Take Back the Archive is a public history project created by UVa faculty, students, librarians, and archivists. It is meant to preserve, visualize, and contextualize the history of rape and sexual violence at the University of Virginia, honoring individual stories and documenting systemic issues and trends.

Here you will find documents, images, artifacts, articles, ephemera, and survivor stories. The nearly 2,000 items span the entire period of the university’s history, but concentrate mainly on the period from 1950-2015. They document not only incidences of sexual violence at UVa but the culture of the university surrounding rape, assault, and women’s and LGBTQ rights, and the intersection of sexual violence with race and racism. You will also find here the catalyst for this archive: the article “A Rape on Campus,” published in Rolling Stone in November 2014. Although later retracted, the article—and the public outcry that followed--prompted months of investigations and soul-searching that generated new university policies and, to some extent, altered attitudes about sexual violence at UVa. This archive seeks to document the long history of sexual violence that preceded the publication of the Rolling Stone article; the article itself; and the aftermath, which forced UVa into the national conversation about rape on campus taking shape at the time.

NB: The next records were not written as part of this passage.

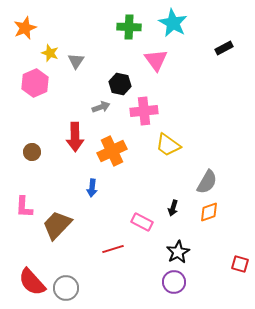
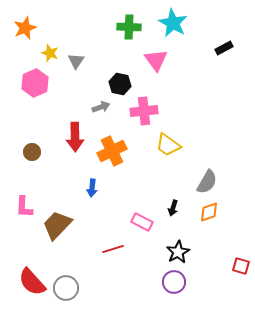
red square: moved 1 px right, 2 px down
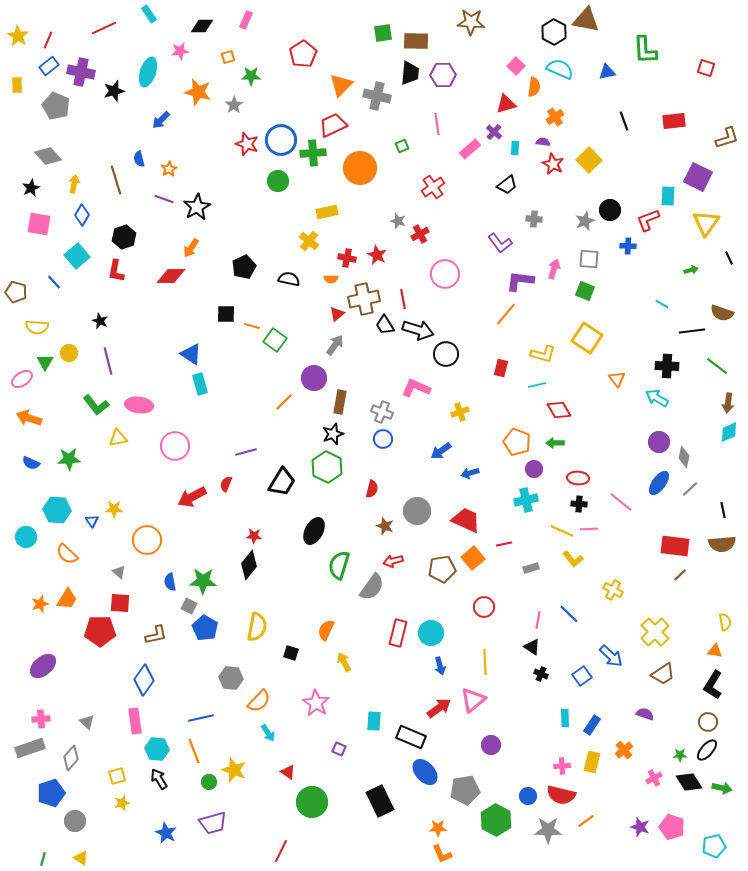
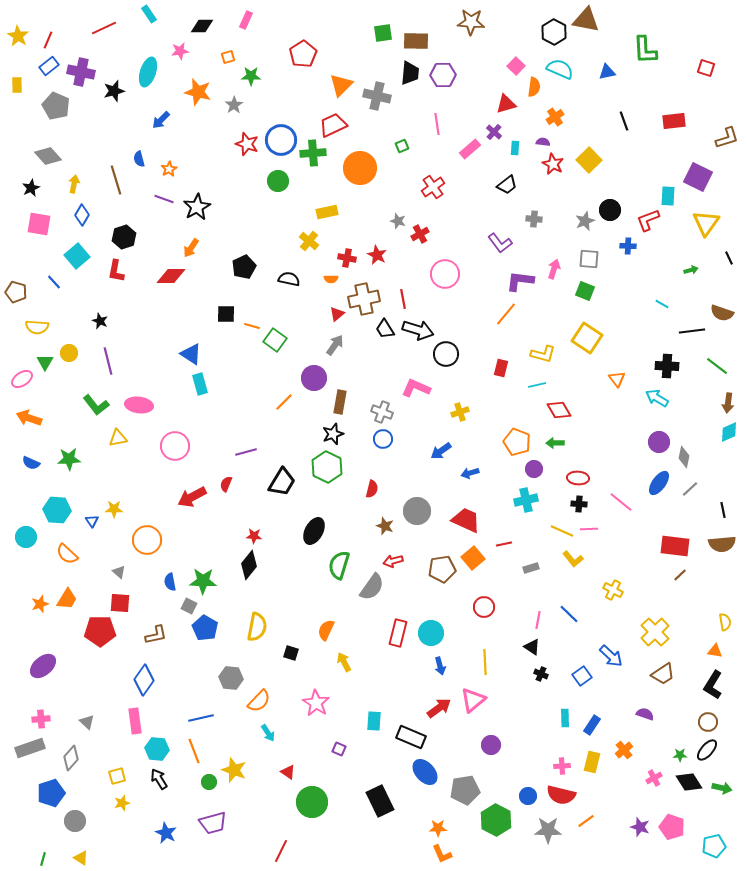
black trapezoid at (385, 325): moved 4 px down
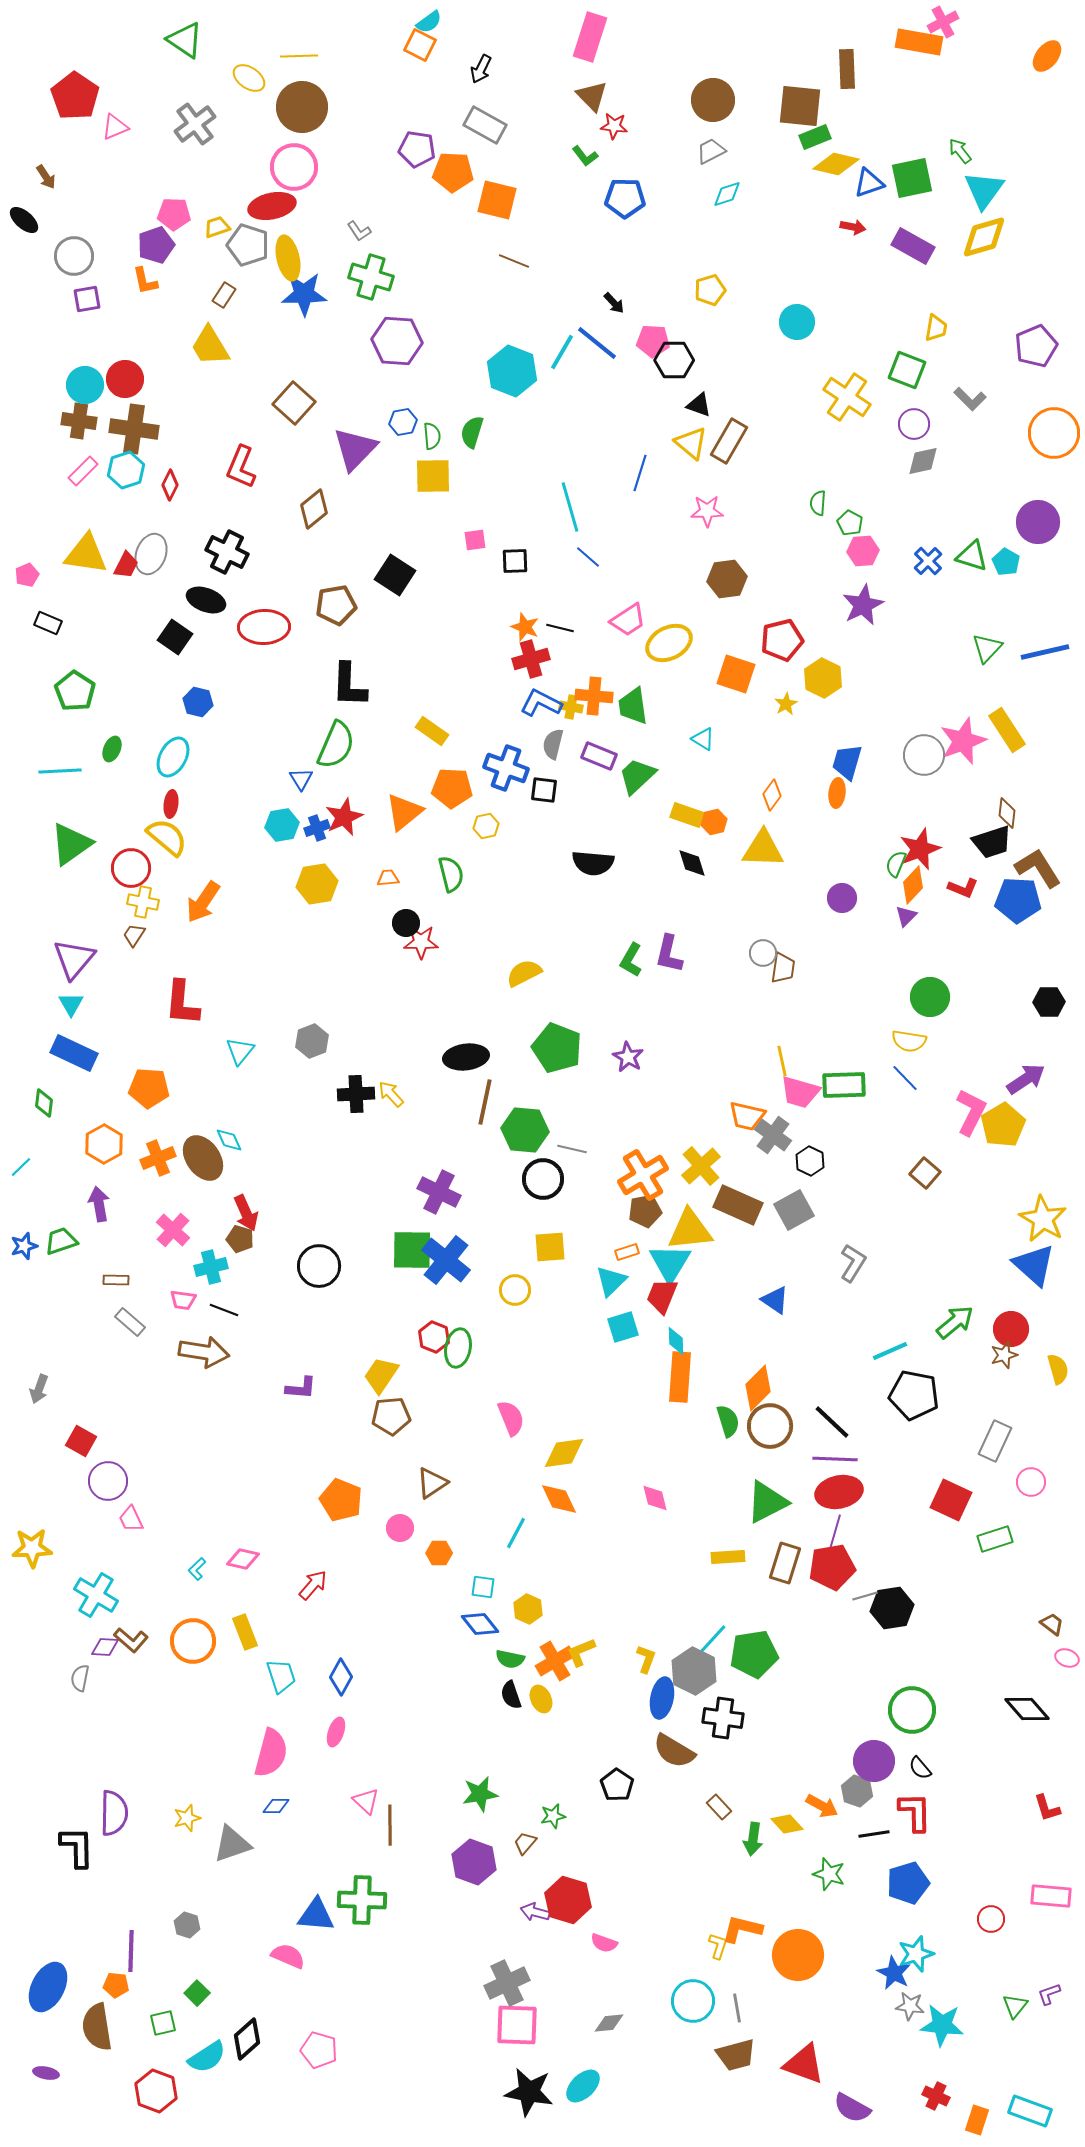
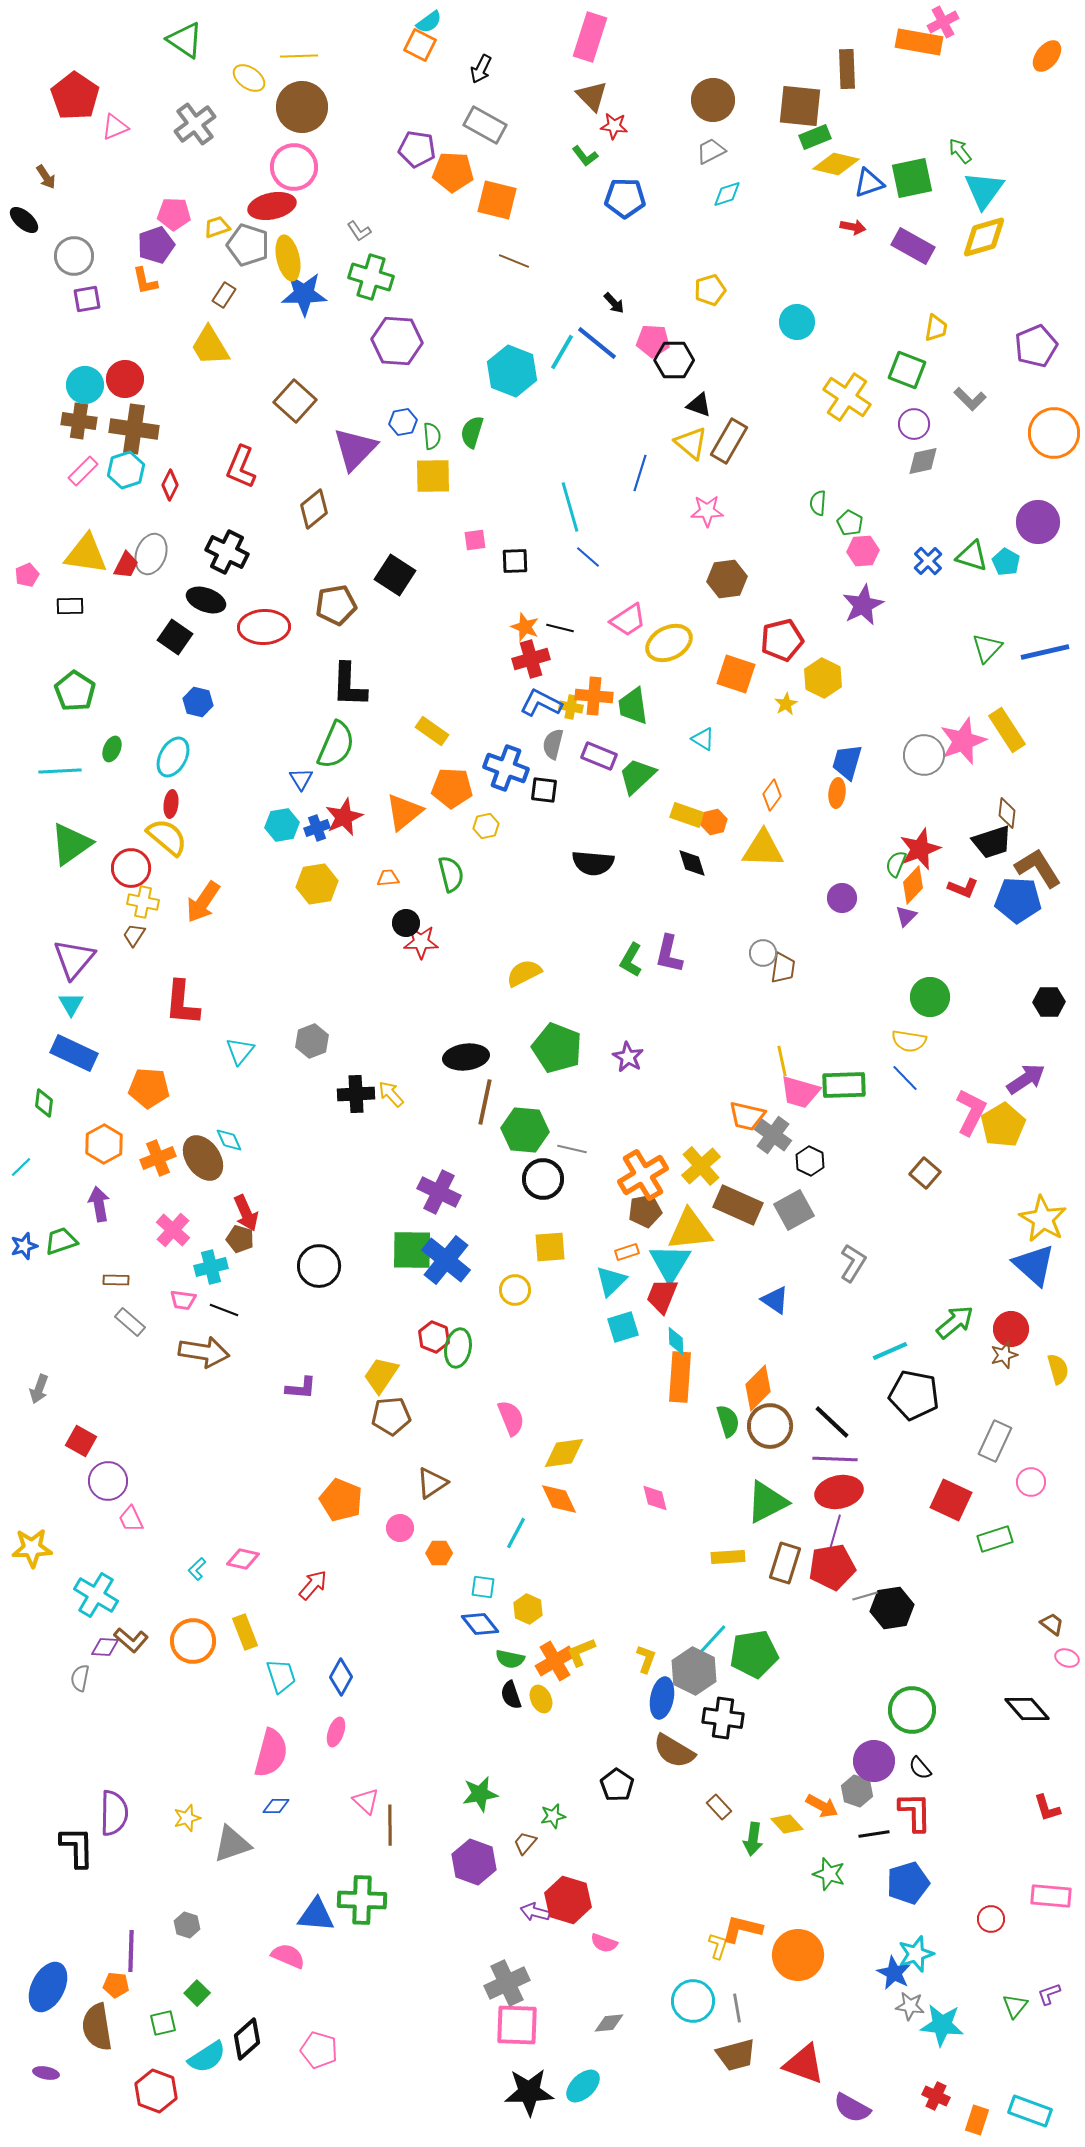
brown square at (294, 403): moved 1 px right, 2 px up
black rectangle at (48, 623): moved 22 px right, 17 px up; rotated 24 degrees counterclockwise
black star at (529, 2092): rotated 12 degrees counterclockwise
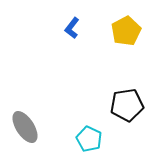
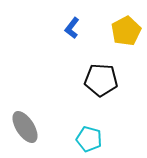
black pentagon: moved 26 px left, 25 px up; rotated 12 degrees clockwise
cyan pentagon: rotated 10 degrees counterclockwise
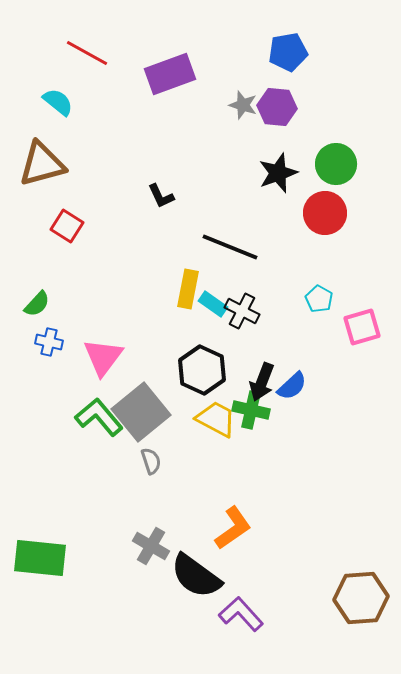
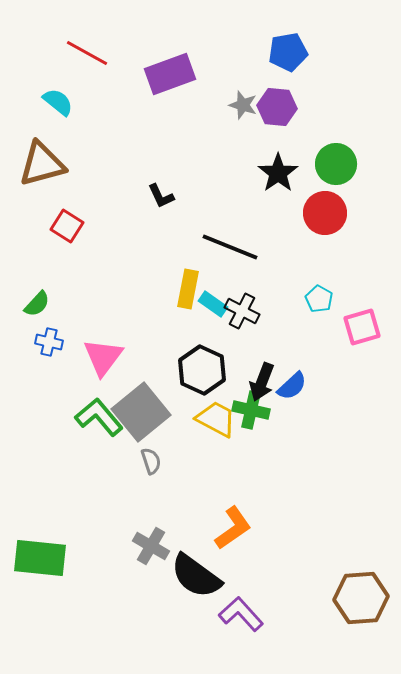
black star: rotated 15 degrees counterclockwise
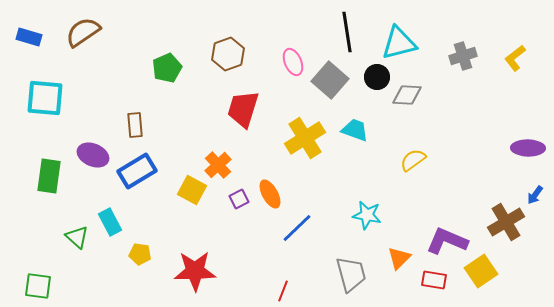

Our main goal is to document the occurrence and climate of sexual violence at UVa. But we also hope our application of digital humanities tools like Omeka and Neatline to this project can help establish a national model for college and university communities wishing to memorialize, historicize, interpret, confront, and end sexual violence on campus.

Administrative Timeline

Expulsions. Vigils. Task forces. Policies. Protests. Excuses. This timeline charts administrative responses to reports of sexual violence from 1824, five years after the University’s founding, through 2015, in the aftermath of the Rolling Stone article, “A Rape on Campus.”

#POSTERS: Events and Campaigns Relating to Sexual Violence at the University of Virginia


Created for Take Back the Archive, the #POSTERS exhibit showcases event and campaign posters related to sexual violence at the University of Virginia. Posters lend a visual dimension to the landscape of sexual violence, while drawing attention to efforts by the University community to combat sexual violence. Through the growth of social media, hashtags (#) have become a popular form of organization, so #POSTERS seeks to engage with popular culture tby utilizing hashtags to organize the exhibit. Some of the hashtags are ones that were actually used to publicize the events or campaigns featured, while others were created for the purpose of this exhibit. Once the viewer clicks on a poster, a larger version of the poster will appear with links to relevant articles and websites. Click around and enjoy exploring! 

IRIS: The History of Feminist Publication

Iris_24_Fall Winter 1990.pdf

IRIS began in the fall of 1980 as a 12-page newsletter for the Women's Studies Program at UVA. It soon developed into a biannual 72-page journal for women across the country. Over the years, it has addressed topics ranging across a wide variety of women's issues, from pornography to women in southern culture, to rape, to racial identity. Nonetheless, it remains culturally engaged with relevant art, fiction, and poetry, representing a unique mixed mode which combines political publication with literary magazine.

The Language of Sexual Assault

A provocative way to understand evolving attitudes towards sexual violence is through the vicissitudes of the language people use to talk about it. This exhibit maps the frequency over time of key descriptive words and phrases pertaining to sexual violence, in The Cavalier Daily student newspaper. The changing occurrence of terms such as "survivor," "scandal," and even "rape" is often surprising and strongly suggestive of trends in thinking about sexual crimes, which tend ever more towards a humanistic focus upon their objects and an empirical focus on classification.